Protesto termina com confronto e manifestante detido em Porto Alegre
- Estados do Brasil:
Manifestação, com cerca de 100 pessoas, cobrava do
governo municipal o encaminhamento do projeto que institui o passe livre
na cidade
15/08/2013
Samir Oliveira,
do Sul21
Cerca
de 100 pessoas protestaram na noite dessa quarta-feira (14) em frente à
prefeitura de Porto Alegre para cobrar do governo municipal o
encaminhamento do projeto que institui o passe livre na cidade. Redigida
pelo Bloco de Luta pelo Transporte Público, a proposta está parada no
gabinete do prefeito José Fortunati (PDT).
Sob um
frio de nove graus, a manifestação reuniu poucas pessoas e contou com
um rápido porém intenso confronto com as forças policiais. Às 19h20min, o
grupo se dirigiu para a parte de trás da prefeitura, na Avenida
Siqueira Campos. Esta parte do prédio possui apenas duas pequenas
portas, que, diferentemente da entrada principal, não estavam isoladas
por um cordão.
Uma das portas estava fechada e a
outra era guarnecida por poucos guardas municipais. Quando os
manifestantes se aproximaram, os agentes recuaram e fecharam a entrada.
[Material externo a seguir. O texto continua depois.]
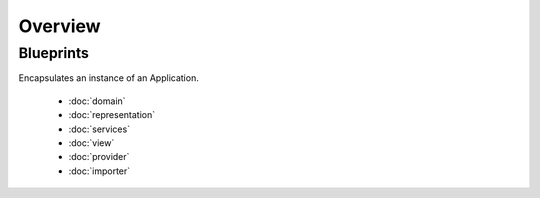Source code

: Overview
=========

Blueprints
----------
Encapsulates an instance of an Application.

 * :doc:`domain`
 * :doc:`representation`
 * :doc:`services`
 * :doc:`view`
 * :doc:`provider`
 * :doc:`importer`
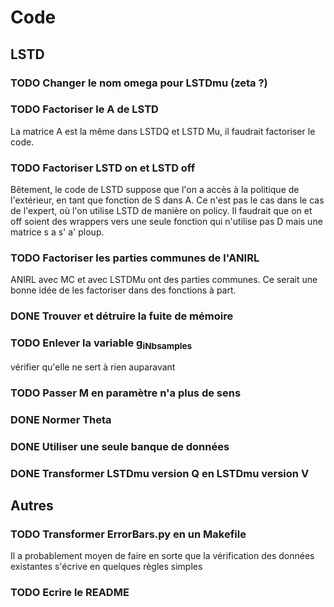 * Code
** LSTD
*** TODO Changer le nom omega pour LSTDmu (zeta ?)
*** TODO Factoriser le A de LSTD
    La matrice A est la même dans LSTDQ et LSTD Mu, il faudrait 
    factoriser le code.
*** TODO Factoriser LSTD on et LSTD off
    Bêtement, le code de LSTD suppose que l'on a accès à la 
    politique de l'extérieur, en  tant que fonction de S dans A.
    Ce n'est pas le cas dans le cas de l'expert, où l'on utilise
    LSTD de manière on policy. Il faudrait que on et off soient
    des wrappers vers une seule fonction qui n'utilise pas
    D mais une matrice s a s' a' ploup. 
*** TODO Factoriser les parties communes de l'ANIRL
    ANIRL avec MC et avec LSTDMu ont des parties communes.
    Ce serait une bonne idée de les factoriser dans des fonctions
    à part.
*** DONE Trouver et détruire la fuite de mémoire
    CLOSED: [2011-04-08 ven. 15:57]
*** TODO Enlever la variable g_iNb_samples
    vérifier qu'elle ne sert à rien auparavant
*** TODO Passer M en paramètre n'a plus de sens
*** DONE Normer Theta
*** DONE Utiliser une seule banque de données
*** DONE Transformer LSTDmu version Q en LSTDmu version V
    CLOSED: [2011-04-11 lun. 14:29]
** Autres
*** TODO Transformer ErrorBars.py en un Makefile
    Il a probablement moyen de faire en sorte que la vérification des données existantes s'écrive en quelques règles simples
    
*** TODO Ecrire le README
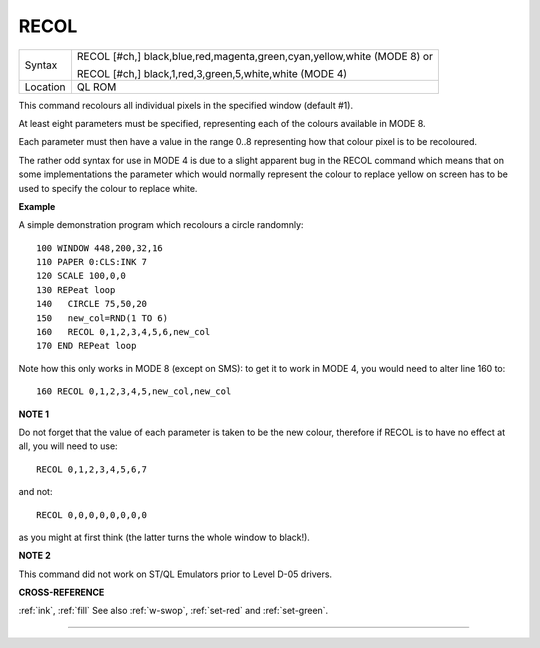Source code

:..  _recol:

RECOL
=====

+----------+--------------------------------------------------------------------------+
| Syntax   | RECOL [#ch,] black,blue,red,magenta,green,cyan,yellow,white (MODE 8)  or |
|          |                                                                          |
|          | RECOL [#ch,] black,1,red,3,green,5,white,white (MODE 4)                  |
+----------+--------------------------------------------------------------------------+
| Location | QL ROM                                                                   |
+----------+--------------------------------------------------------------------------+

This command recolours all individual pixels in the specified window
(default #1).

At least eight parameters must be specified, representing
each of the colours available in MODE 8.

Each parameter must then have a
value in the range 0..8 representing how that colour pixel is to be
recoloured.

The rather odd syntax for use in MODE 4 is due to a slight
apparent bug in the RECOL command which means that on some
implementations the parameter which would normally represent the colour
to replace yellow on screen has to be used to specify the colour to
replace white.

**Example**

A simple demonstration program which recolours a circle randomnly::

    100 WINDOW 448,200,32,16
    110 PAPER 0:CLS:INK 7
    120 SCALE 100,0,0
    130 REPeat loop
    140   CIRCLE 75,50,20
    150   new_col=RND(1 TO 6)
    160   RECOL 0,1,2,3,4,5,6,new_col
    170 END REPeat loop

Note how this only works in MODE 8 (except on SMS): to get it to work
in MODE 4, you would need to alter line 160 to::

    160 RECOL 0,1,2,3,4,5,new_col,new_col

**NOTE 1**

Do not forget that the value of each parameter is taken to be the new
colour, therefore if RECOL is to have no effect at all, you will need to
use::

    RECOL 0,1,2,3,4,5,6,7

and not::

    RECOL 0,0,0,0,0,0,0,0

as you might at first think (the latter turns the whole window to
black!).

**NOTE 2**

This command did not work on ST/QL Emulators prior to Level D-05
drivers.

**CROSS-REFERENCE**

:ref:`ink`, :ref:`fill` See also
:ref:`w-swop`,
:ref:`set-red` and
:ref:`set-green`.

--------------


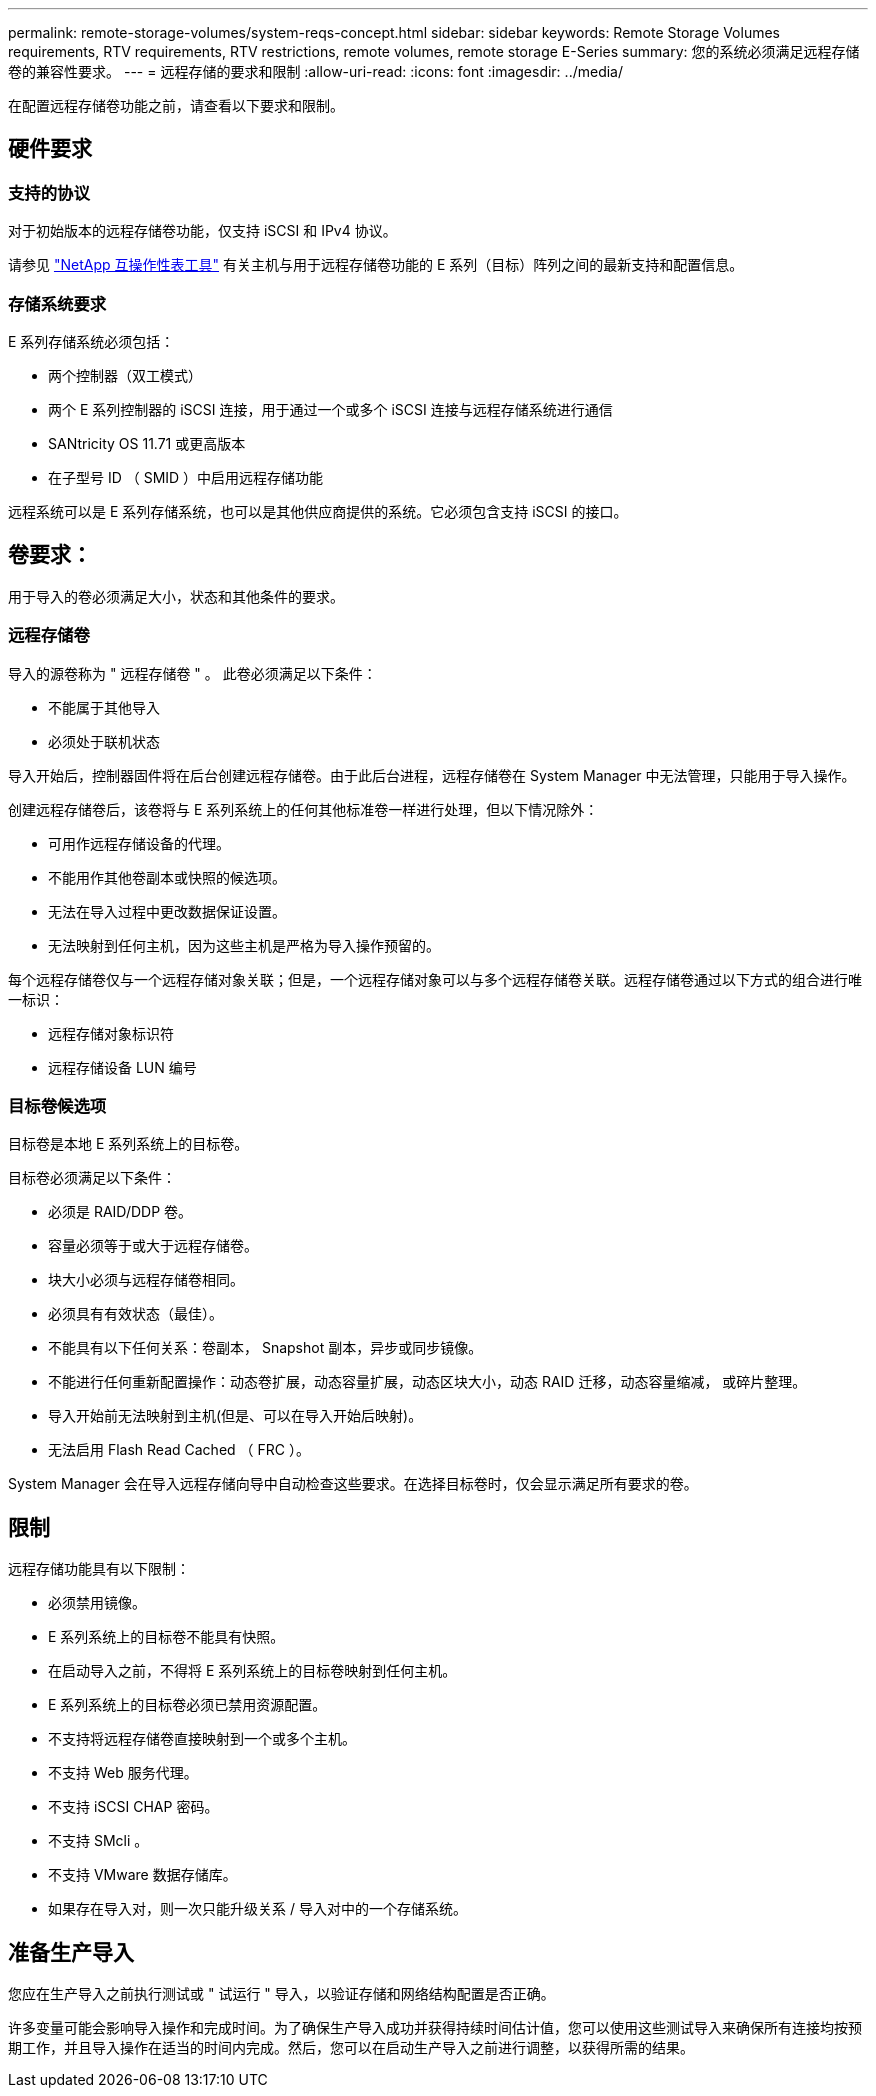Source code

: ---
permalink: remote-storage-volumes/system-reqs-concept.html 
sidebar: sidebar 
keywords: Remote Storage Volumes requirements, RTV requirements, RTV restrictions, remote volumes, remote storage E-Series 
summary: 您的系统必须满足远程存储卷的兼容性要求。 
---
= 远程存储的要求和限制
:allow-uri-read: 
:icons: font
:imagesdir: ../media/


[role="lead"]
在配置远程存储卷功能之前，请查看以下要求和限制。



== 硬件要求



=== 支持的协议

对于初始版本的远程存储卷功能，仅支持 iSCSI 和 IPv4 协议。

请参见 http://mysupport.netapp.com/matrix["NetApp 互操作性表工具"^] 有关主机与用于远程存储卷功能的 E 系列（目标）阵列之间的最新支持和配置信息。



=== 存储系统要求

E 系列存储系统必须包括：

* 两个控制器（双工模式）
* 两个 E 系列控制器的 iSCSI 连接，用于通过一个或多个 iSCSI 连接与远程存储系统进行通信
* SANtricity OS 11.71 或更高版本
* 在子型号 ID （ SMID ）中启用远程存储功能


远程系统可以是 E 系列存储系统，也可以是其他供应商提供的系统。它必须包含支持 iSCSI 的接口。



== 卷要求：

用于导入的卷必须满足大小，状态和其他条件的要求。



=== 远程存储卷

导入的源卷称为 " 远程存储卷 " 。 此卷必须满足以下条件：

* 不能属于其他导入
* 必须处于联机状态


导入开始后，控制器固件将在后台创建远程存储卷。由于此后台进程，远程存储卷在 System Manager 中无法管理，只能用于导入操作。

创建远程存储卷后，该卷将与 E 系列系统上的任何其他标准卷一样进行处理，但以下情况除外：

* 可用作远程存储设备的代理。
* 不能用作其他卷副本或快照的候选项。
* 无法在导入过程中更改数据保证设置。
* 无法映射到任何主机，因为这些主机是严格为导入操作预留的。


每个远程存储卷仅与一个远程存储对象关联；但是，一个远程存储对象可以与多个远程存储卷关联。远程存储卷通过以下方式的组合进行唯一标识：

* 远程存储对象标识符
* 远程存储设备 LUN 编号




=== 目标卷候选项

目标卷是本地 E 系列系统上的目标卷。

目标卷必须满足以下条件：

* 必须是 RAID/DDP 卷。
* 容量必须等于或大于远程存储卷。
* 块大小必须与远程存储卷相同。
* 必须具有有效状态（最佳）。
* 不能具有以下任何关系：卷副本， Snapshot 副本，异步或同步镜像。
* 不能进行任何重新配置操作：动态卷扩展，动态容量扩展，动态区块大小，动态 RAID 迁移，动态容量缩减， 或碎片整理。
* 导入开始前无法映射到主机(但是、可以在导入开始后映射)。
* 无法启用 Flash Read Cached （ FRC ）。


System Manager 会在导入远程存储向导中自动检查这些要求。在选择目标卷时，仅会显示满足所有要求的卷。



== 限制

远程存储功能具有以下限制：

* 必须禁用镜像。
* E 系列系统上的目标卷不能具有快照。
* 在启动导入之前，不得将 E 系列系统上的目标卷映射到任何主机。
* E 系列系统上的目标卷必须已禁用资源配置。
* 不支持将远程存储卷直接映射到一个或多个主机。
* 不支持 Web 服务代理。
* 不支持 iSCSI CHAP 密码。
* 不支持 SMcli 。
* 不支持 VMware 数据存储库。
* 如果存在导入对，则一次只能升级关系 / 导入对中的一个存储系统。




== 准备生产导入

您应在生产导入之前执行测试或 " 试运行 " 导入，以验证存储和网络结构配置是否正确。

许多变量可能会影响导入操作和完成时间。为了确保生产导入成功并获得持续时间估计值，您可以使用这些测试导入来确保所有连接均按预期工作，并且导入操作在适当的时间内完成。然后，您可以在启动生产导入之前进行调整，以获得所需的结果。
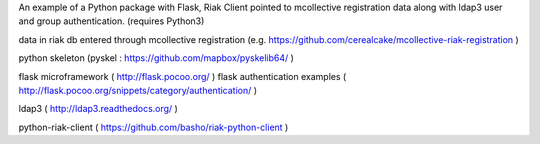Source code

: An example  of a Python package with Flask, Riak Client pointed to mcollective registration data along with ldap3 user and group authentication. (requires Python3)


data in riak db entered through mcollective registration (e.g. https://github.com/cerealcake/mcollective-riak-registration )

python skeleton (pyskel : https://github.com/mapbox/pyskelib64/ )

flask microframework ( http://flask.pocoo.org/ )
flask authentication examples ( http://flask.pocoo.org/snippets/category/authentication/ )

ldap3 ( http://ldap3.readthedocs.org/ )

python-riak-client ( https://github.com/basho/riak-python-client )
Neste momento, algumas pessoas tentaram forçar a porta, investindo com
chutes e arremessando objetos. O Batalhão de Choque já estava dentro da
prefeitura – tendo ingressado no início do ato, pela porta da frente,
sob vaias dos militantes.
| Manifestantes mostraram identidade para criticar ausência de identificação no fardamento dos agentes da Guarda Municipal - Foto: Ramiro Furquim/Sul21 |
Enquanto
isso, alguns policiais da Brigada Militar chegaram para tentar
dispersar o grupo. Num primeiro momento, um soldado agarrou um
manifestante que estava próximo da porta com uma gravata. Com isso, o
restante do grupo, que se afastava, retornou e teve início um confronto
com o policial – que chegou a ser derrubado, mas manteve o tempo inteiro
uma mão segurando o manifestante e a outra, o coldre da arma.
Em
pouco tempo, outros policiais chegaram e pelo menos duas bombas de gás
lacrimogêneo foram jogadas. Com a dispersão, os manifestantes se
reagruparam no Largo Glênio Peres e a Brigada Militar cerrou fileiras na
Praça Montevidéu, em frente à prefeitura.
Por
alguns minutos, o clima de tensão tomou conta do Centro de Porto Alegre,
relembrando os confrontos que ocorriam no início de junho. Assustadas
com o barulho das bombas que tinham sido jogadas, as pessoas tentavam
entender o que estava acontecendo.
A banca de
revistas do Largo Glênio Peres chegou a baixar a grade metálica. A
medida não durou nem dez minutos, já que os ânimos arrefeceram e parte
do efetivo policial deixou a Avenida Borges de Medeiros.
Os
manifestantes realizaram, então, uma pequena assembleia para deliberar
os próximos passos. O pequeno grupo decidiu marchar até a Delegacia
Estadual da Criança e do Adolescente (DECA), na sede do Ministério
Público, para exigir a libertação do menor detido no protesto. “É mais
uma brutalidade cometida pela polícia comandada pelo governo do estado”,
qualificou Lorena Castillo, militante da Federação Anarquista Gaúcha
(FAG) e integrante do Bloco de Luta.
| Brigadiano segura no chão o menor detido - Foto: Ramiro Furquim/Sul21 |
Durante
a rápida assembleia, os manifestantes orientaram o grupo a não entrar
em confronto com as forças policiais. “Qualquer arma individual pode
colocar todo o coletivo em risco”, alertou um ativista.
Até
o fechamento desta reportagem, o menor continuava detido. De acordo com
o advogado que acompanha o caso, a acusação contra o adolescente é de
dano ao patrimônio. Ele teria quebrado uma vidraça da parte de trás da
prefeitura. Enquanto ele permanecia no DECA, alguns manifestantes do
Bloco de Luta aguardavam do lado de fora.